Beautiful memories, of a beautiful girl. I am so sorry.


----------



## Nigel (Jul 10, 2012)

Sorry you lost your girl.


----------



## gogo (Sep 7, 2008)

What a beautiful girl, so very sorry


----------



## cagal (Sep 3, 2013)

I’m so sorry for your loss. The nightlight is wonderful and not corny at all - I think it’s a lovely way to find your way forward.


----------



## WNGD (Jan 15, 2005)

Beautiful dog.
I've been there many times and I'd do it 100X over. Entirely worth it.


----------



## Heartandsoul (Jan 5, 2012)

I’m so sorry that your sweet Mazzy passed on. The framed pictures are a lovely gift from your friend. That first picture of the lamb that Mazzy is holding is prescious. My now adult daughter has that same lamb from when she was a baby. She named it Lamby. It looks like Mazzy was gentle with it.

My boy passed recently, It is such a hard time. Take care of yourself.


----------



## readaboutdogs (Jul 8, 2001)

I am sorry for your loss of Mazzy. I love the night light too, that is really nice. I think it helps to do something in memory, we planted a yellow climbing rose and donated cans to a local GSD rescue. When the roses bloom it always reminds me of bright days with my boys. Peace to you. Rest in peace Mazzy.


----------



## mikegray660 (Jan 31, 2018)

Its been over 3 months, and I still miss my old girl so much. A day doesn't go by where i don't think about her - that's why this was weird.
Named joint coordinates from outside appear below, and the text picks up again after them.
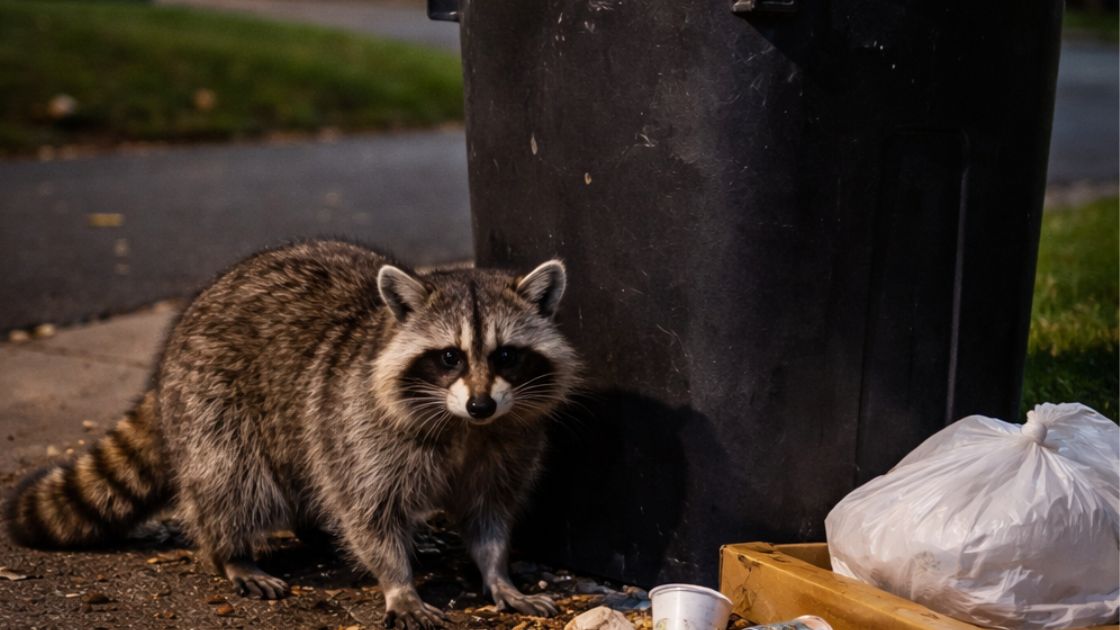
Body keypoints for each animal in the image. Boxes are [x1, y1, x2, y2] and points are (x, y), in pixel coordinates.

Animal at [5, 240, 580, 628]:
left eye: (506, 355)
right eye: (449, 358)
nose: (482, 404)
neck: (464, 428)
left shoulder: (508, 442)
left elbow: (489, 515)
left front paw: (497, 572)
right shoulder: (362, 426)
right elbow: (369, 513)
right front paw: (399, 582)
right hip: (212, 400)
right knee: (231, 481)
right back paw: (229, 551)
Firstly, I don't believe in ghost etc etc. I was filming a smoke cloud in the upstairs hall way of my place as the wind was blowing in a direction if never seen it before (out to the ocean rather than coming in from it) and the neighbors meat smoker's smoke was sort of flowing in from one window and across the house and out the other window, so I used my camera to capture it as it was strange. When i sent it to a friend she sent this still image back to me, pulled from the video. **** if it doesn't look like a GSD's head side profile wise (insert twilight zone music). No i don't think its a real ghost - but i think I'll make believe its the old girl floating out the window to join her pack, letting me know she's OK, so maybe i won't be so incredibly bummed out about her passing


----------



## mikegray660 (Jan 31, 2018)

one year ago today, I said good bye to my precious girl

**** I still miss her so much.....


----------



## car2ner (Apr 9, 2014)

great, crying again. They become part of our identity. We become known as 'that person with the German Shepherd". We go places and imagine how our dogs might have played or explored there. We imagine the smiles of people just admiring them. We might not believe in ghosts but we are forever haunted.
Looking forward to when I can remember those great times with a few less tears. 
And it is so nice that you have family that understands. That helps,


----------



## wolfy dog (Aug 1, 2012)

We all know.... These posts bring up tears every time and the grieve of mine who are gone. You have the sweetest mom by the way.


----------